Гляжу на собеседников. Лица обыкновенные, деревенские, с хитрецой и лукавством. Нет и следа того раскольничьего аввакумовского рыцарства, которое я видел у староверов в Ветлужских лесах. Кажется, будто после их духовного возрождения одновременно совершилось и ухудшение плоти.
– Не понимаю, – говорю я им, – совершенно не понимаю, для чего вам нужно было принимать всю эту «муку»? Как вы живете?
– Так живем.
– А дети?
– Детям что. Мы за них муку приняли, мы их освободили. Живут без заботы.
– Подати платите?
– Платим.
– В солдатах служите?
– Служим.
– Если заставят повесить невинного человека?
– Повесим. Потому отдай богово богови, кесарево – кесареви. Это не мы повесим, а наши руки по чужому приказу.
– Но где же вы-то сами?..
– Мы в себе: Дмитрий Иванович в себе, Алексей Ларионович в себе, Николай Андреевич в себе, все разные, все по-своему…
Ничего не понимаю. Гляжу на них, мысленно сопоставляю их с теми староверами, которые умирают в лесу, боясь тронуть ягоду и гриб, потому что вокруг него лежит цепь антихриста – кесаря. Там за плоть умирают, тут за дух уходят куда-то так далеко, что плоть живет сама по себе. Дух сам по себе. Плоть сама по себе. Там хоть невидимая, но церковь, здесь освобожденное и… нелепое «я».
– На что же оно вам нужно, такое «я»? Что хочет каждый из вас для бога, для себя, а не для кесаря?
– А по нашей воле, так за великий грех и страх считаем обидеть другого человека, – говорит Дмитрий Иванович, и лицо его становится таким же значительным, как тогда на Светлом озере, когда я услыхал от него: «Бог – Слово, бог – Дух».
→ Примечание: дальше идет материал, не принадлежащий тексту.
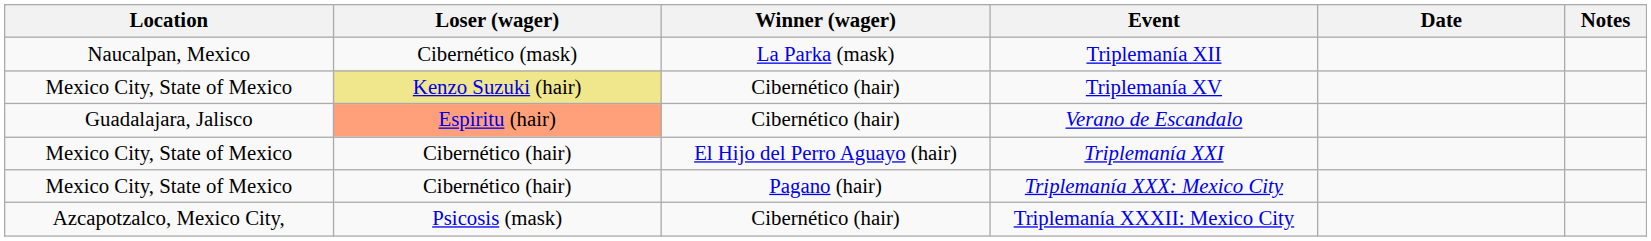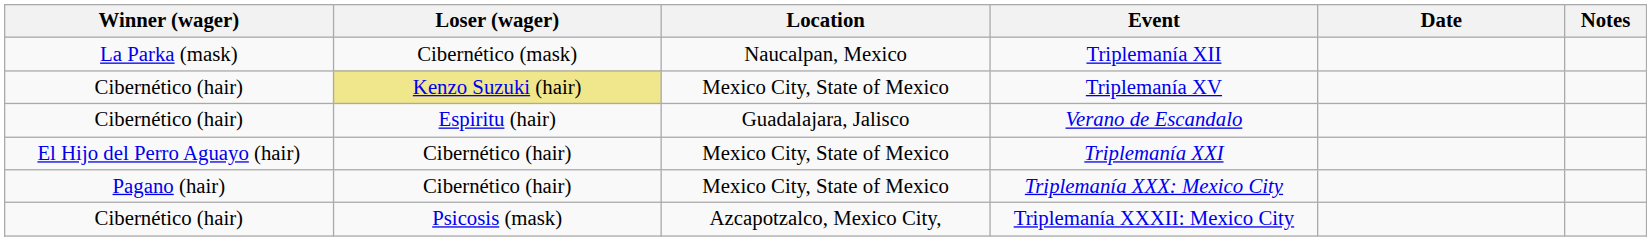columns swapped: Winner (wager) <-> Location
Verano de Escandalo | Loser (wager): lightsalmon background -> no background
– Верно. За великий страх и грех, – говорят все немоляки.
Ночевать все улеглись на сеновале над скотным двором. Уснули сразу.
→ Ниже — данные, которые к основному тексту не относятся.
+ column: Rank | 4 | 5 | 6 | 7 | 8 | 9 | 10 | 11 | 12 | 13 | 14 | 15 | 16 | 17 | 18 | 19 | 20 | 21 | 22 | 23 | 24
По непривычке я не могу уснуть: фыркает лошадь внизу, хлопает крыльями петух в ожидании полночи, сено пахнет, щекочет, вверху между дранками звезда.
Последние слова немоляк перевертываются в голове и так и сяк. Значит, и у них есть свое «я»: Дмитрий Иванович сам в себе, Алексей Ларионович сам в себе. Может быть, завтра это «я» утомится, перекочует и исчезнет в баптизме и штундизме. Но сейчас оно живо.
Я перехватил его на пути. Я унесу его с собою, я скажу о нем, оно останется жить. Это «я» состоит в том, что «за великий страх и грех считает обидеть другого человека». Значит, обижает другое, кесарево… Отдай кесарево – кесареви, богово – богови.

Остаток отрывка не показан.